“可是你从来都没说过。”林初宁听他这么说,顿时更委屈了。
“是我不好。” 沈宴见不得她委屈,更见不得她哭,将人楼的更紧些,轻轻亲了亲她的额头道歉。
他叹了口气,又轻声道:
“我带你去一个地方。”
林初宁直到跟着他进了门还有些没反应过来。不是说要带她去一个地方吗,怎么回了他的家?
收到她疑惑的目光,沈宴笑了笑,牵着她的手往楼上走。
林初宁虽然没来过他家几次,不过也大致知道格局——楼上是卧室。
“上楼干什么?”她扯了扯沈宴的衣角,小声问。
沈宴见她垂着头,轻笑了一下,卖了个关子没说话。
沈宴的卧室很大,入眼望去是简单的黑白两色,房间里的东西都摆放的井井有条。
林初宁坐在床尾,手搭在腿上,有些拘谨的盯着地板。她没来过几次,但是脚上穿着的拖鞋很合脚,不知道沈宴是什么时候买的。

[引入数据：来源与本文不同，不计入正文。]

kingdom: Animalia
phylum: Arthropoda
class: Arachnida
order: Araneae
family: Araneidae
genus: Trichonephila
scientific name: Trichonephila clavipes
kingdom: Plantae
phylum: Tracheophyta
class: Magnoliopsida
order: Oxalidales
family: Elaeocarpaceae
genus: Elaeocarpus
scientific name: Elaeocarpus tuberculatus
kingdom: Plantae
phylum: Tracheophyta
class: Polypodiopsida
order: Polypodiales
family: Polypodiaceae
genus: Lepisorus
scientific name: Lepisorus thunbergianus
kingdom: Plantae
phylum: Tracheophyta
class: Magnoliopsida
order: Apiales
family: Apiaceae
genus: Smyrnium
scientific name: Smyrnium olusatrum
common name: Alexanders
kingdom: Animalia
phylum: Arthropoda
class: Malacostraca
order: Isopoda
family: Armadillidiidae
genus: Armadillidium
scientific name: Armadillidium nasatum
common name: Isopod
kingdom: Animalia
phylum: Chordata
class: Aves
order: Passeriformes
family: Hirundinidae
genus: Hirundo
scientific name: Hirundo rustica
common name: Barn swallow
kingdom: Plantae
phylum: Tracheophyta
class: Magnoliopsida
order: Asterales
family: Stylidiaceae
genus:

沈宴不知道去干什么了,好半天都没回来,她随意抬眼时,不经意瞥到床头柜子上放着一团毛茸茸的,仔细一看,她才认出来那是上次去s市是买的那个兔耳朵。
林初宁低下头。
沈宴回来的时候,手里拿着一个铁质的盒子。
盒子外观上没有任何图案或标签,看起来就是个普通到不能再普通的铁盒子而已。
沈宴把盒子递给她。
铁质有些凉,林初宁有些疑惑的拿着看了看,也没看出个所以然,于是看向沈宴。